Vennet glanced over the side of the ledge. The rock face looked as though it had been worked like clay to form a series of irregular steps down to the cavern floor. He went first, choosing his footing carefully and helping Dah’mir down each step. The priest moved with the care of a frail man. “The shifter will pay for this,” he murmured with each cautious movement. “He will pay.”

Hruucan leaped down with a careless grace to join them as they crossed the floor. Vennet stared up at the stone ring built around the tunnel.
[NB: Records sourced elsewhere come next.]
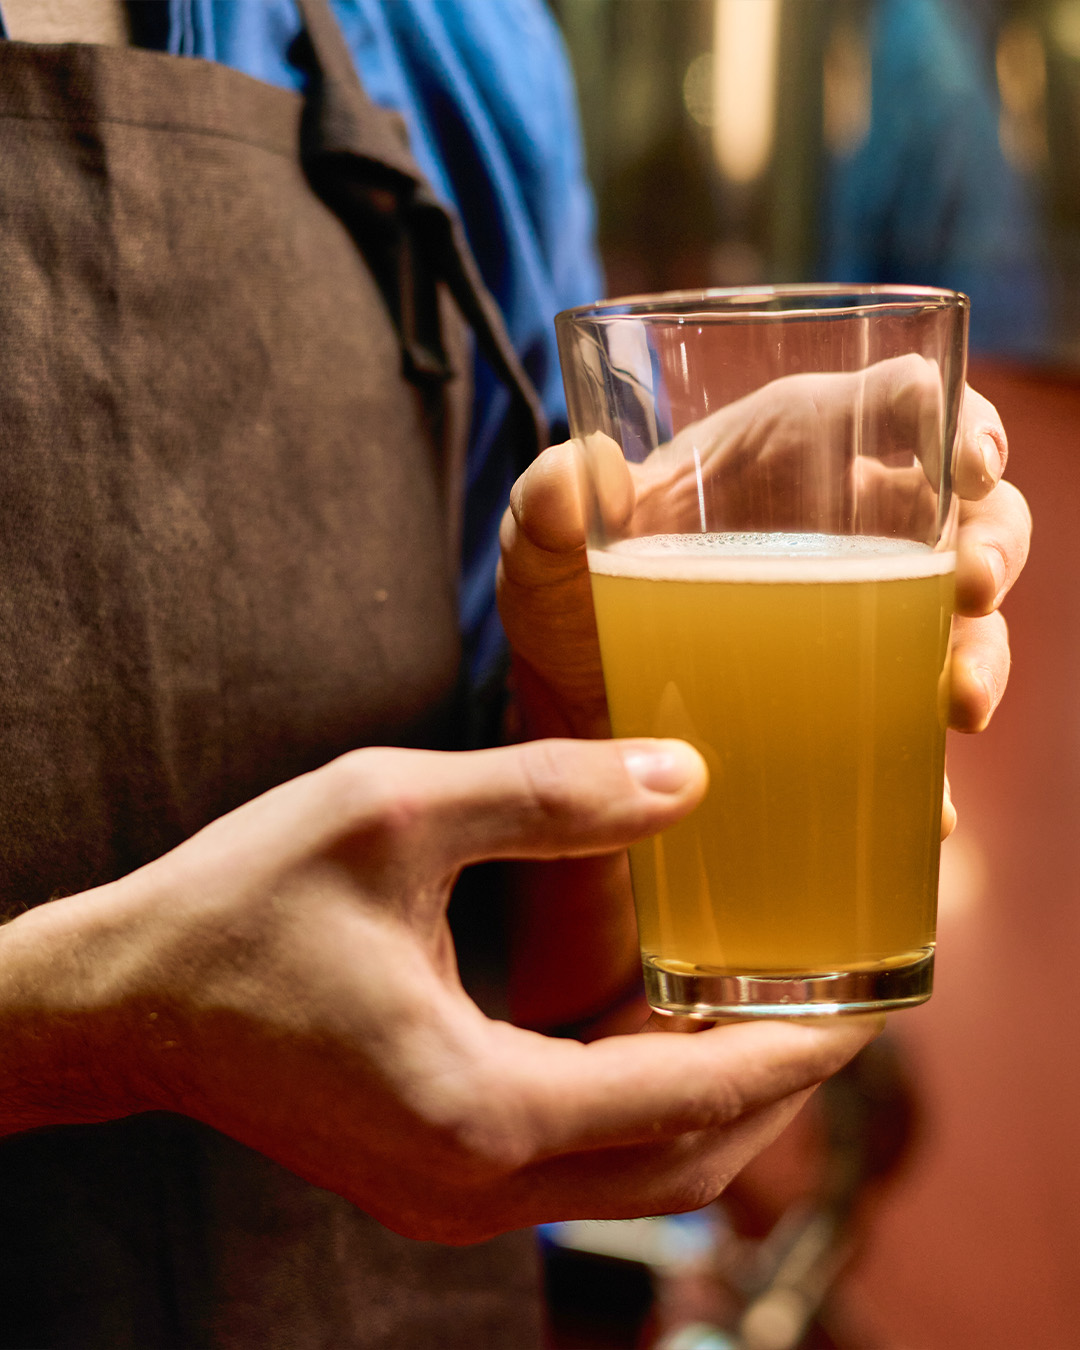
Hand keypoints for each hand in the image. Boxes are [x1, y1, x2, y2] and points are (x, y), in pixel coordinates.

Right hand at [0, 739, 877, 1243]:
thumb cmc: (244, 903)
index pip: (692, 1097)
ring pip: (639, 1174)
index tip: (873, 1000)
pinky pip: (580, 1162)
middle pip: (687, 1160)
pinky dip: (647, 1105)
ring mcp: (453, 1198)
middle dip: (779, 1084)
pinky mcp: (435, 1179)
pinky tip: (664, 1028)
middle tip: (843, 1001)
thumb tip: (687, 777)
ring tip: (771, 1011)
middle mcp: (476, 1184)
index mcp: (480, 1105)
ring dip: (718, 1100)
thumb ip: (548, 792)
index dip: (795, 1048)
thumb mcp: (393, 809)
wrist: (130, 999)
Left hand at [498, 375, 1030, 746]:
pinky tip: (933, 809)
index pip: (907, 404)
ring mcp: (859, 625)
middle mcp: (844, 531)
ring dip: (984, 653)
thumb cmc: (570, 603)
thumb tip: (576, 472)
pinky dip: (932, 771)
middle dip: (994, 546)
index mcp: (791, 453)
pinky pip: (916, 732)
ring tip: (961, 701)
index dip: (962, 420)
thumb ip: (546, 506)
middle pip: (968, 515)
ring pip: (965, 621)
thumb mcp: (544, 554)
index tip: (974, 463)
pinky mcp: (853, 709)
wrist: (573, 718)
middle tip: (968, 589)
The stones clearly didn’t come from within the cavern-they were a mix of colors, sizes, and textures. Many had the smooth curves of river stones, others the broken sharpness of quarried rock. Up close, he could see that they were held in place with a dark but glittering mortar.

“What is it?” Vennet asked.

“A seal,” said the priest. “A seal devised by Gatekeepers to restrain forces they feared.” He pulled away from Vennet and eased himself to the ground, kneeling before the tunnel.

“A Gatekeeper seal?” Vennet’s tortured gut felt ready to rise once more. His heart was pounding in his chest. When he’d been tutored in the classrooms of House Lyrandar, the ancient myths of the Gatekeepers had been curiosities. When he’d been taught the lies of the Sovereign Host, the Gatekeepers hadn’t been mentioned at all. Only when he’d found faith in the Dragon Below had he learned more of them-enemies of the powers of Khyber, creators of the seals that had for millennia restrained the great lords of the dark, the alien daelkyr. He swallowed. “You’re going to break it?”

“No,” Dah’mir said. “But I don’t need to.”

He sat back on his heels, his leather robes pooling around him, the red Eberron shards set in his sleeves flashing in the dim light as he raised his arms above his head. A chant began to ripple from his lips. Vennet didn’t recognize the words. They were like nothing he had ever heard before, neither a true language nor the syllables of magic. They hurt his ears and sent horror stabbing through him. They soaked into his head like wine into a white cloth. When a second voice took up the chant, he cringed and looked to Hruucan.